- _GOAL OF THE EXERCISE_
Each line of the material holding the word "shift" must be identified and copied.

- _SOURCE MATERIAL_
----------------------------------------

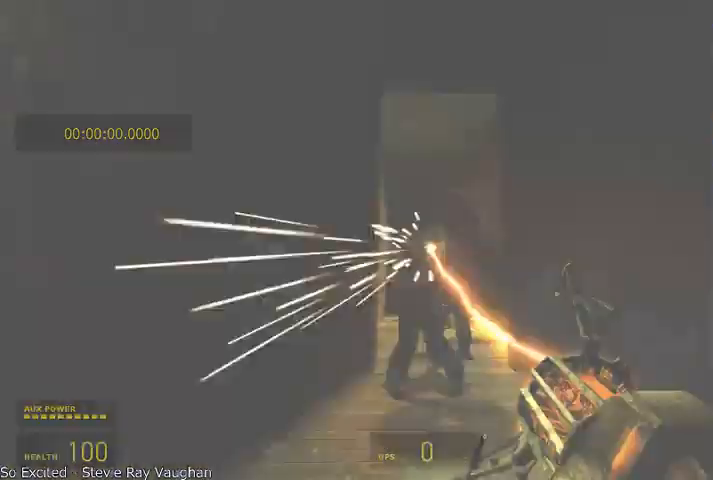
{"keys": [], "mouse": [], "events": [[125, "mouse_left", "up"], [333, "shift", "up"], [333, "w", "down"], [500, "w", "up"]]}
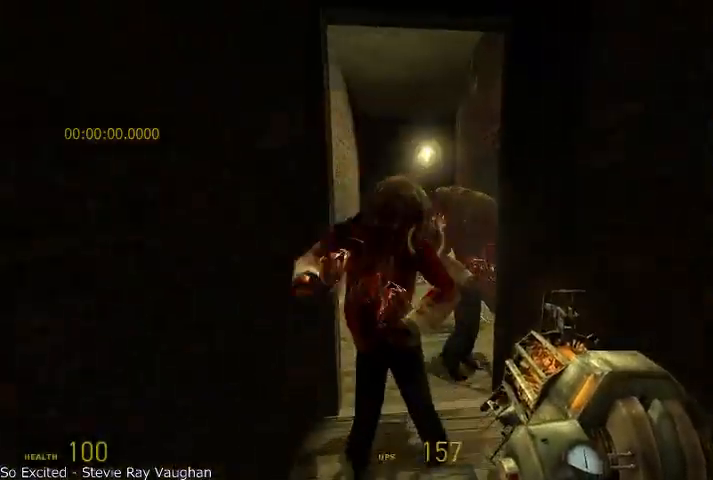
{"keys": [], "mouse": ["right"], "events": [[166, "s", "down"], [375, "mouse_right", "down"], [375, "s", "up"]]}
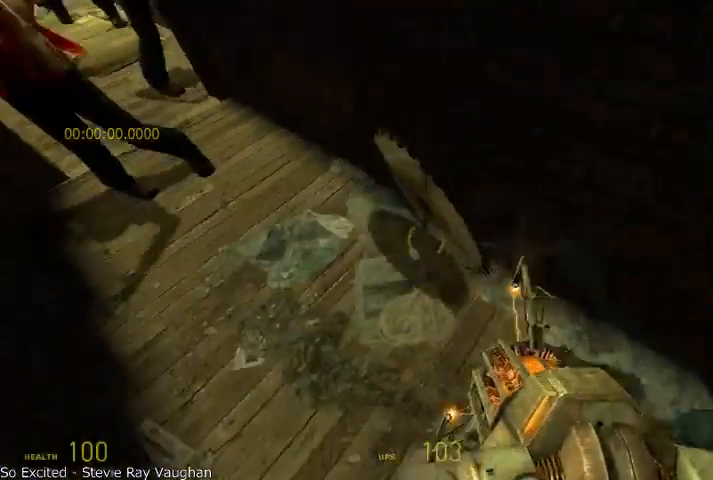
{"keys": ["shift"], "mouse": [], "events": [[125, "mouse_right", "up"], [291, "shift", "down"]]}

----------------------------------------

- _WRITTEN ANSWER_
{"keys": [], "mouse": [], "events": [[125, "mouse_left", "up"], [333, "shift", "up"], [333, "w", "down"], [500, "w", "up"]]}
{"keys": ["shift"], "mouse": [], "events": [[125, "mouse_right", "up"], [291, "shift", "down"]]}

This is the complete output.